Historic district in Iowa, United States

The Hampton Double Square Historic District is a historic district located in Hampton, Iowa, United States. It has been listed on the National Register of Historic Places since 2003. At the time of its nomination it contained 43 resources, which included 28 contributing buildings, two contributing sites, 10 non-contributing buildings, one non-contributing site, one non-contributing structures, and one non-contributing object. The town of Hampton was laid out by H. P. Allen, who was the county surveyor, in June 1856. The original plat was eight blocks by eight blocks in the shape of an "L". Near the center of the "L" was the two-block, or double, square. While many county seats in Iowa have a courthouse square, the double square is a rarity. Four double squares were platted in Iowa, but only those in Hampton and Sidney survived their early period of development. Estherville's square was platted as a four-block square, but its development created a double square instead. Hampton has the only symmetrical double square plan in the state. The double square exemplifies the two primary functions of a public square, both commercial and public development.

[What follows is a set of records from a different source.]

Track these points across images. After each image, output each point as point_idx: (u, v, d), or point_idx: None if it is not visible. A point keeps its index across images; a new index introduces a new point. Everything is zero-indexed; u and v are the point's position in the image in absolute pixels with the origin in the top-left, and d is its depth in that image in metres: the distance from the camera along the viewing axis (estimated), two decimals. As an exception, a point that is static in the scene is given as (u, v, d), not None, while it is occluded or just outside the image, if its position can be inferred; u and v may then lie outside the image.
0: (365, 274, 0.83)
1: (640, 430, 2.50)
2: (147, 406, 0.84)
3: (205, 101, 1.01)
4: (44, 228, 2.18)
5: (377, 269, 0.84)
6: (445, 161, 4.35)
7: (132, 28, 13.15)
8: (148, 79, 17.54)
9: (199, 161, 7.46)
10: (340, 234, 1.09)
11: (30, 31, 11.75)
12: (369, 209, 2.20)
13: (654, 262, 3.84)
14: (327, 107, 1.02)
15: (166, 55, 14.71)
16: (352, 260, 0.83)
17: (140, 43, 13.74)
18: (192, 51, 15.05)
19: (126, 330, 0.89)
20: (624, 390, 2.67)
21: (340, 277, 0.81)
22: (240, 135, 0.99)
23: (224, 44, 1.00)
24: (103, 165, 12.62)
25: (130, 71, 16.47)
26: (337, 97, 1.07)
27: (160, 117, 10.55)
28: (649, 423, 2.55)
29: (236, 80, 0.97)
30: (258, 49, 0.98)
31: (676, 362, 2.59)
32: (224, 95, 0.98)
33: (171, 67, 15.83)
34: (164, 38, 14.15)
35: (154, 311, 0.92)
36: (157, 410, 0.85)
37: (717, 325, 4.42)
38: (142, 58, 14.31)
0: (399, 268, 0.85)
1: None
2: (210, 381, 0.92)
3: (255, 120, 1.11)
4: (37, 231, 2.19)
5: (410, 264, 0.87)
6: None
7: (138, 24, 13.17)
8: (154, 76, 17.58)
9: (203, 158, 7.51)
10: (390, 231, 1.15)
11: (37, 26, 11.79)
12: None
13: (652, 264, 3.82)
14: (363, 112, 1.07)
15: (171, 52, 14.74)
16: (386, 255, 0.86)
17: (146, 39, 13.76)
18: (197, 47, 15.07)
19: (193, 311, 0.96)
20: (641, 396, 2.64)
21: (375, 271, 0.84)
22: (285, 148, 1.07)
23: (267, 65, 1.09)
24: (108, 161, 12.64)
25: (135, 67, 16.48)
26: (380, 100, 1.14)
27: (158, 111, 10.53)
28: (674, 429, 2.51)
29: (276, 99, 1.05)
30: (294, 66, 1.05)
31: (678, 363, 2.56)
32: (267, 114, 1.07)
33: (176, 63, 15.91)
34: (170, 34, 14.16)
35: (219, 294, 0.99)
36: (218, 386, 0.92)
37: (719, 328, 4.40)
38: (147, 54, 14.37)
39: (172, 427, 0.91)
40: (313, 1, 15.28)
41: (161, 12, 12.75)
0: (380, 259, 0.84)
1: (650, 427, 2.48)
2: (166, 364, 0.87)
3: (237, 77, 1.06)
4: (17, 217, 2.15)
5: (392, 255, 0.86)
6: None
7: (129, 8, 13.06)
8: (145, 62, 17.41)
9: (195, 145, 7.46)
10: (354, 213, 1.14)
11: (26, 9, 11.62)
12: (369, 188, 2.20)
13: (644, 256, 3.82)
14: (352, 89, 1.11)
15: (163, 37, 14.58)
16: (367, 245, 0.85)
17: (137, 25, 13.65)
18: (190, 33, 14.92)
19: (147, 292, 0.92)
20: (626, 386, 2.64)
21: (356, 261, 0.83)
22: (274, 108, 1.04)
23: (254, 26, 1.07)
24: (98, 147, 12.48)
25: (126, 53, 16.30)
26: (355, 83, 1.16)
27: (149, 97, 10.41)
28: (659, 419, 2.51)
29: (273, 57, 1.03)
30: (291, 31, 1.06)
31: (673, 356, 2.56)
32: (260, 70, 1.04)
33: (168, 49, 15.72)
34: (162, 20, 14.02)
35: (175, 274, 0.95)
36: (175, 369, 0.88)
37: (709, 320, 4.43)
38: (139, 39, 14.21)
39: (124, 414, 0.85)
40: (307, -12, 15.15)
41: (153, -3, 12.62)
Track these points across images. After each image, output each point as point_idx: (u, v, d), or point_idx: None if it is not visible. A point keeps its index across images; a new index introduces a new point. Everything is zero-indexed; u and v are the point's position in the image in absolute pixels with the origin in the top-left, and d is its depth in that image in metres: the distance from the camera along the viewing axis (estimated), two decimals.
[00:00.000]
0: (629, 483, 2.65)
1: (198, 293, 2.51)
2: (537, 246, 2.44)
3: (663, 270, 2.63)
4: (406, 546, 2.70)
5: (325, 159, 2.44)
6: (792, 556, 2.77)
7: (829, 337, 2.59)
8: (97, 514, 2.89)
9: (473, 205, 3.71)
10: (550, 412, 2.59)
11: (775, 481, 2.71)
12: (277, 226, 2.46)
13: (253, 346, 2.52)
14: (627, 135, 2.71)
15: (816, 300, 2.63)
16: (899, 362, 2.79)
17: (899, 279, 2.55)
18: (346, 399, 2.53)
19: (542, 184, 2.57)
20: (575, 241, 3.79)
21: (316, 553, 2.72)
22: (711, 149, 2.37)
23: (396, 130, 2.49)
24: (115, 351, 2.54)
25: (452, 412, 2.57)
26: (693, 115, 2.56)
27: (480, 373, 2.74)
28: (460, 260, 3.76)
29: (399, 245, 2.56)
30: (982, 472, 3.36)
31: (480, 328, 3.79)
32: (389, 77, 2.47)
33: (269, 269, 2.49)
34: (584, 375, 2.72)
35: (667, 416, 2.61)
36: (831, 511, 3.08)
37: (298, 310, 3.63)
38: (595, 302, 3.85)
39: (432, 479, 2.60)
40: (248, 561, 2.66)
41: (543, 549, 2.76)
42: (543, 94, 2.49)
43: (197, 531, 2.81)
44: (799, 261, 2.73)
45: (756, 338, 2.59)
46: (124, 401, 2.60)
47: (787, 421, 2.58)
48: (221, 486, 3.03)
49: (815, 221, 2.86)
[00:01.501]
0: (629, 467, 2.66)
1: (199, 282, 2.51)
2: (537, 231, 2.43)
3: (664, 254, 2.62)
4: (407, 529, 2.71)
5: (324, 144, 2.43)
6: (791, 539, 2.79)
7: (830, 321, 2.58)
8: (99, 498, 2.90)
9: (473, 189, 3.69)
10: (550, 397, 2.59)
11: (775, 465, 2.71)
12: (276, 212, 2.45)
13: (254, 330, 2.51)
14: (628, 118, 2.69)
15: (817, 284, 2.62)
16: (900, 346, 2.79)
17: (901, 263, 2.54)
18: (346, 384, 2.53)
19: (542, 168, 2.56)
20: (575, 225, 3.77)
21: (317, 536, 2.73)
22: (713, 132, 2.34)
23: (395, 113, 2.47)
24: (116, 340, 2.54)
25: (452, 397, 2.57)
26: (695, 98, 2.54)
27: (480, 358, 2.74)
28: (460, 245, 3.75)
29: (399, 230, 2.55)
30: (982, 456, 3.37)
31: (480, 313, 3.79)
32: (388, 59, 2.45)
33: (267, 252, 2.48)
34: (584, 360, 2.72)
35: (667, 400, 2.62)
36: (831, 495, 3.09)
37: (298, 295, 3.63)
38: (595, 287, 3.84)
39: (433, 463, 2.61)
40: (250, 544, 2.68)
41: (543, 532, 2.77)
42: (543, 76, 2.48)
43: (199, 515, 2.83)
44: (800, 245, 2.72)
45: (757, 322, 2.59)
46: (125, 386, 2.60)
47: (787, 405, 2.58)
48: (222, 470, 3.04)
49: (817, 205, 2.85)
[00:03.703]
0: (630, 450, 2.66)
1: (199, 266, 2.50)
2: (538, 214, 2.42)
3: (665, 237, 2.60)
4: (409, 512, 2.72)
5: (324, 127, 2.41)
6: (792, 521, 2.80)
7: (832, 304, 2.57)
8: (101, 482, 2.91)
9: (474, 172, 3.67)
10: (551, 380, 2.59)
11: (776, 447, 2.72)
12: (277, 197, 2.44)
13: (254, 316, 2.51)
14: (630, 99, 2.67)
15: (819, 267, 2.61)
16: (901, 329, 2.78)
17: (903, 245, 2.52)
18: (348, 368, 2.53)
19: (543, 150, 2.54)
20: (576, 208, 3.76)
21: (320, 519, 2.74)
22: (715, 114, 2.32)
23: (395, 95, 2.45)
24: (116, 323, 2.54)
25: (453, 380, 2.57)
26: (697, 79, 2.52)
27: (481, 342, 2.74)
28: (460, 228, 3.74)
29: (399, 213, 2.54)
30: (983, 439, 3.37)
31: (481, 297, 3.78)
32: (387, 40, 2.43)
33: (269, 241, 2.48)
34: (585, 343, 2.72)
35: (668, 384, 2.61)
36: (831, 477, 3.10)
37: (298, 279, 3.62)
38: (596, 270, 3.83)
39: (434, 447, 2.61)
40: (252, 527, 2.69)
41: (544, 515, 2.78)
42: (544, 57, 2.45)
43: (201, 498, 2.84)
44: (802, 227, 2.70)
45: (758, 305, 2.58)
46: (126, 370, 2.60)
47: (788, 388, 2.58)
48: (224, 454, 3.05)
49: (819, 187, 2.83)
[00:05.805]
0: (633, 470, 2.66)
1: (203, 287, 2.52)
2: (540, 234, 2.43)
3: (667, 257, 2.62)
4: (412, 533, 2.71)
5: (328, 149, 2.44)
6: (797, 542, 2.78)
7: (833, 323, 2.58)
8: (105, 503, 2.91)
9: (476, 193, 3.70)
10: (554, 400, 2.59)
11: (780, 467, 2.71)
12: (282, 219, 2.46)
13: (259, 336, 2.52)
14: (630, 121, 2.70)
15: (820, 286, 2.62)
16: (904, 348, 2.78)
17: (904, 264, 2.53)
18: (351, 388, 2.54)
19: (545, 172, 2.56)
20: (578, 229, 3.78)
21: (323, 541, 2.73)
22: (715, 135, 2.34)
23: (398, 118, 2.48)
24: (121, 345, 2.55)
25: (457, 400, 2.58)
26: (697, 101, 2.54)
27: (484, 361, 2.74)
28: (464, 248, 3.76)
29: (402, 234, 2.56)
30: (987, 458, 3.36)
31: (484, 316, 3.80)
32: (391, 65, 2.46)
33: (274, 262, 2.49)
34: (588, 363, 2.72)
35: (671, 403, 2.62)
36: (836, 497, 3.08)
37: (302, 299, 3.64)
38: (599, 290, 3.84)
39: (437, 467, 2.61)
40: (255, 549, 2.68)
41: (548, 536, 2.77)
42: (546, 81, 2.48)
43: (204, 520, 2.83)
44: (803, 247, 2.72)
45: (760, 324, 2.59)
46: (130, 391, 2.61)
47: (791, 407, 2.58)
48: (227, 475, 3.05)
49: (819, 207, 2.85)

The district's period of significance is from 1856, when it was of platted, to 1935 when the last public building was constructed. Building usage is largely commercial with a few public/government buildings, and the Congregational Church. The buildings are largely two stories tall and constructed of brick in the styles that were popular at the time. Many of the commercial blocks are Italianate in design. The Franklin County Sheriff's Residence and Jail (1880), the Franklin County G. A. R. Soldiers' Memorial Hall (1890; Edward Carl Keifer), and the Franklin County Courthouse (1891; T. D. Allen) are individually listed on the National Register of Historic Places.